* _Provided entries_:
----------

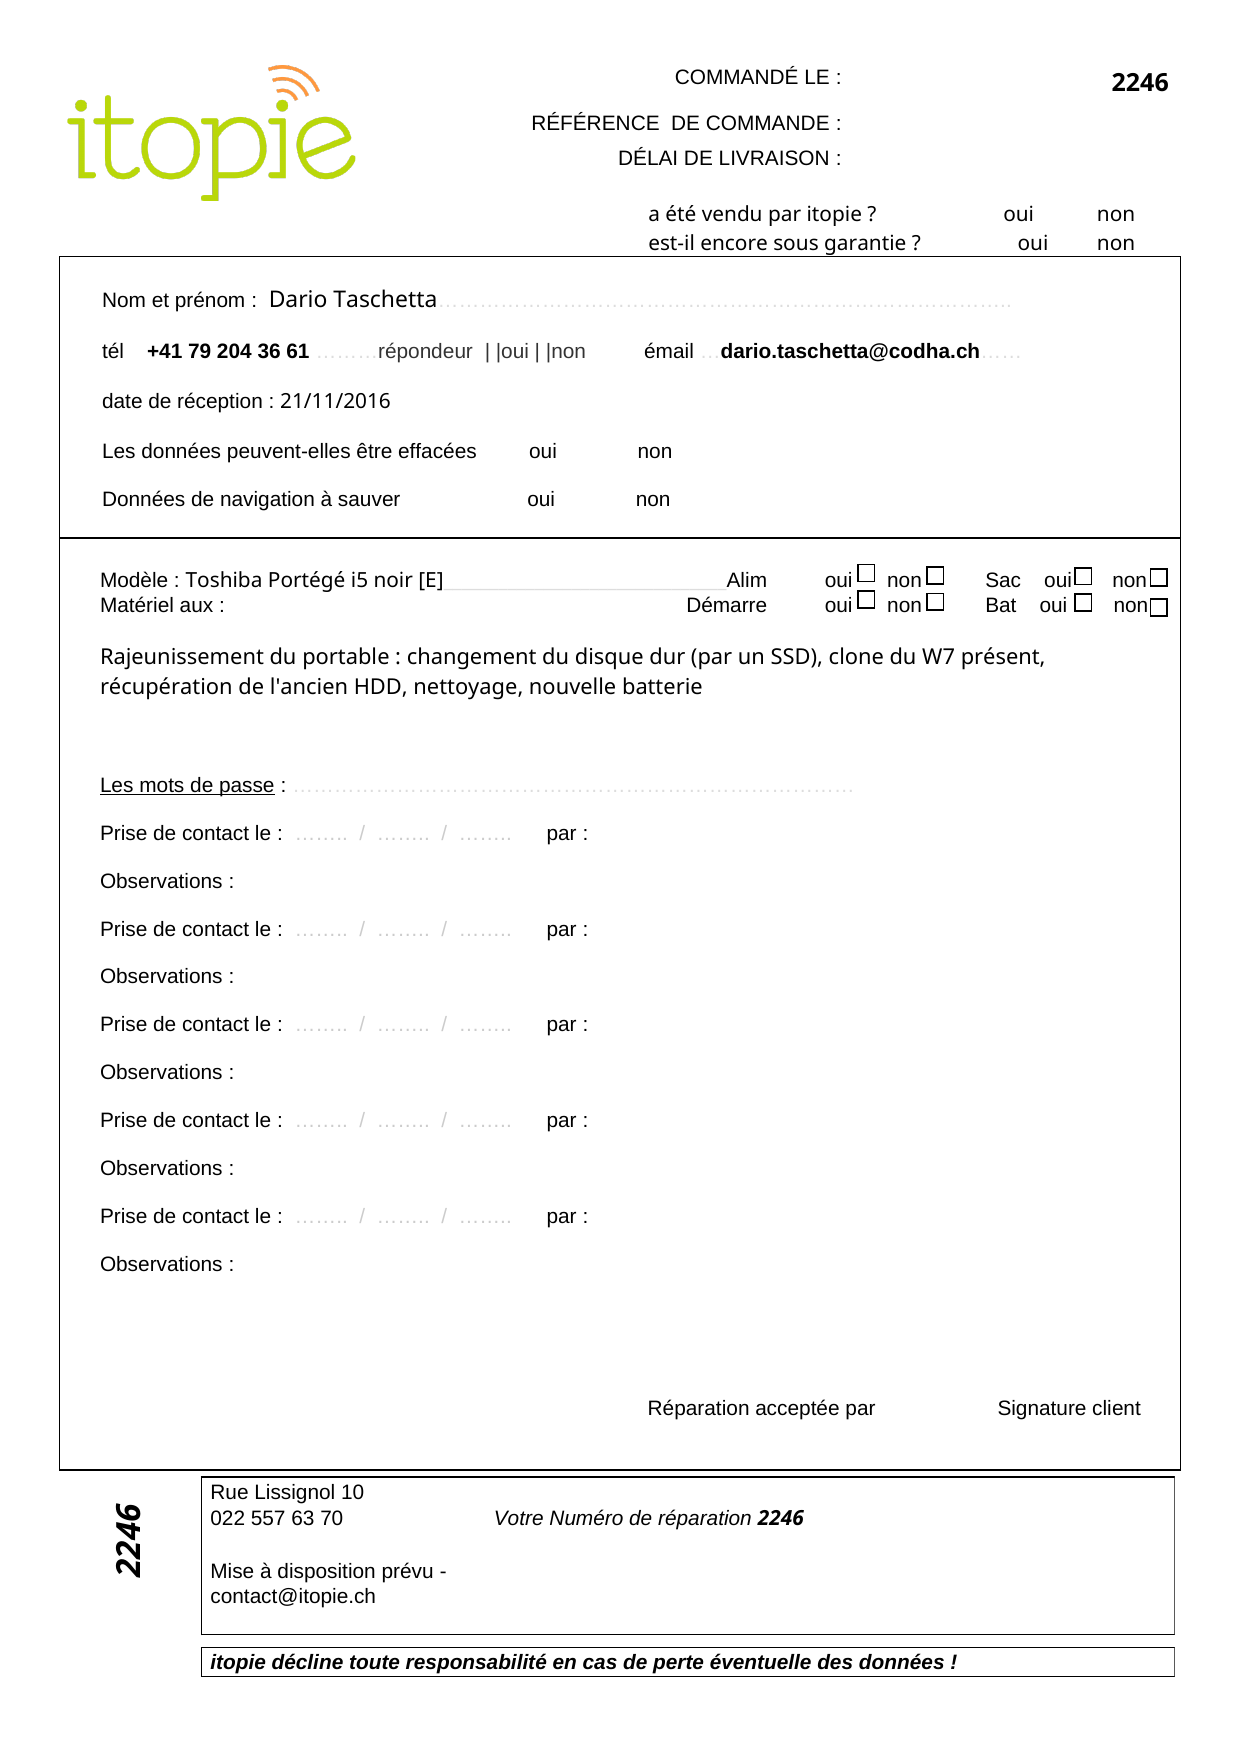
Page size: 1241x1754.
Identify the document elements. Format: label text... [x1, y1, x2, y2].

----------

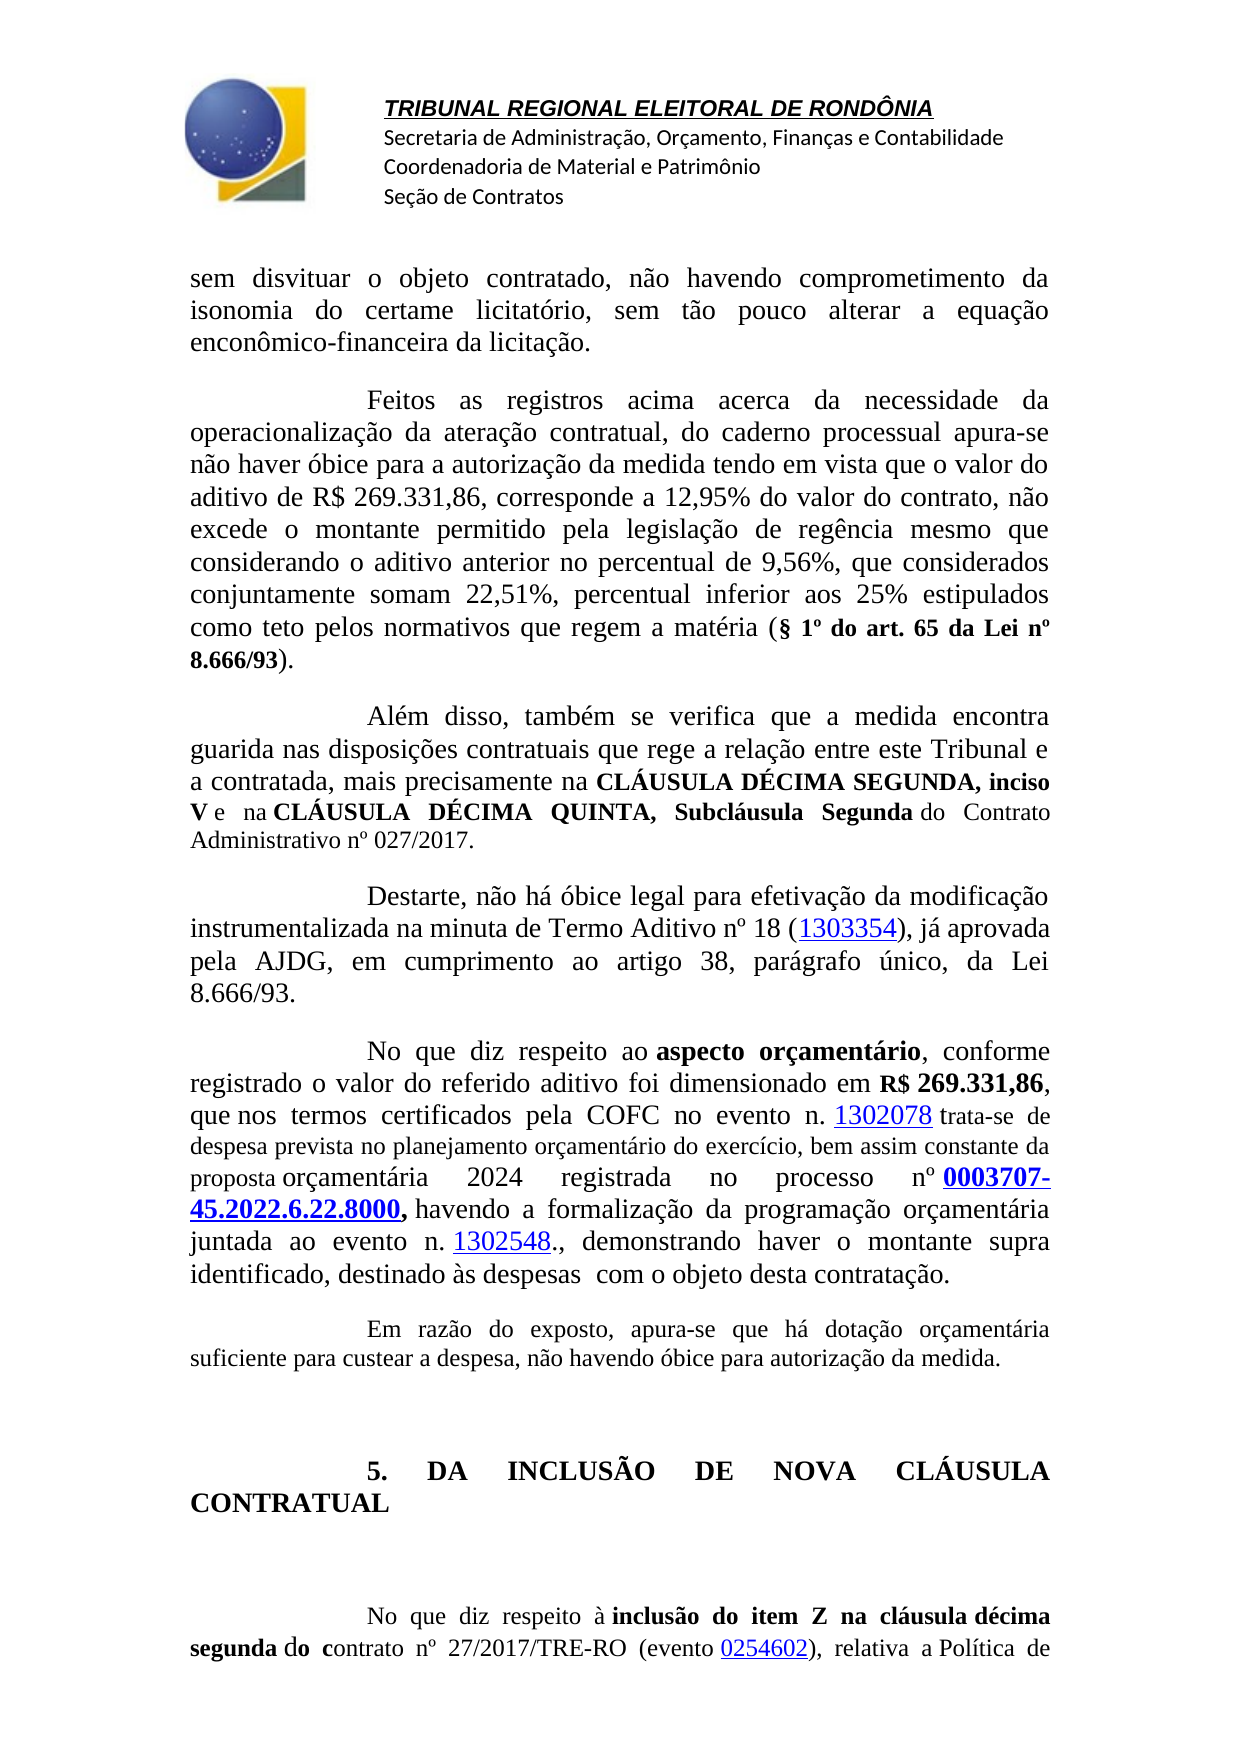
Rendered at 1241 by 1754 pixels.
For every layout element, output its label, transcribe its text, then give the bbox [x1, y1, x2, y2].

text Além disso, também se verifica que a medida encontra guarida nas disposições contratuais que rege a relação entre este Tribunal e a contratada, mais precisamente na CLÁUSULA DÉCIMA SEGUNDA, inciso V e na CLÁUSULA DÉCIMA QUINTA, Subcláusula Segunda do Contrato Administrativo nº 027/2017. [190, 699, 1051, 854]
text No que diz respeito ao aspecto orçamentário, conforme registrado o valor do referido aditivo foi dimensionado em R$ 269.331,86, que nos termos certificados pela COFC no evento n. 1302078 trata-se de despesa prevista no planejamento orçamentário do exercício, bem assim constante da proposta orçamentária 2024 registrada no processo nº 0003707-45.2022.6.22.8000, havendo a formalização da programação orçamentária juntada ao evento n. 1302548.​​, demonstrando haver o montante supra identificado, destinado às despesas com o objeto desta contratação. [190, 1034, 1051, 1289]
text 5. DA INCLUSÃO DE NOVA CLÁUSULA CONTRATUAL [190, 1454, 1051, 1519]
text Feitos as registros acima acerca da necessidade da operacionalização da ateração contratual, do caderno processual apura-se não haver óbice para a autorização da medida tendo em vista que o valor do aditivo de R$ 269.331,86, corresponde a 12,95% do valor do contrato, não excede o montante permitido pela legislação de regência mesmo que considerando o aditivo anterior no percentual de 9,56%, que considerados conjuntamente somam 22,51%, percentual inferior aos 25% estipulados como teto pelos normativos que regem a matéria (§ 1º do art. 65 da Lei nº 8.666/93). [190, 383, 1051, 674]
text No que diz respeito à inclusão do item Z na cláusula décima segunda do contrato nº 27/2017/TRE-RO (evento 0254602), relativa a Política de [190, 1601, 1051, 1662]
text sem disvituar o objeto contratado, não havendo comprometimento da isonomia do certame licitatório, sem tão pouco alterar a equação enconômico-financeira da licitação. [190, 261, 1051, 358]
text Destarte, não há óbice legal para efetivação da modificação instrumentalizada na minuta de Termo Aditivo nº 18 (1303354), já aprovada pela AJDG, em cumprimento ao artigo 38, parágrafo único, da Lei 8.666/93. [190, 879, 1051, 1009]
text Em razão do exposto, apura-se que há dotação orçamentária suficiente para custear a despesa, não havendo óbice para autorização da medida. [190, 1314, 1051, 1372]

----------

* _Problem_:
Give everything from the line containing "Page size: 1241x1754." down to the line containing "Identify the document", both included, as a numbered list with blank lines left out.

* _Answer to this problem_:
1. Page size: 1241x1754.
2. Identify the document elements. Format: label text... [x1, y1, x2, y2].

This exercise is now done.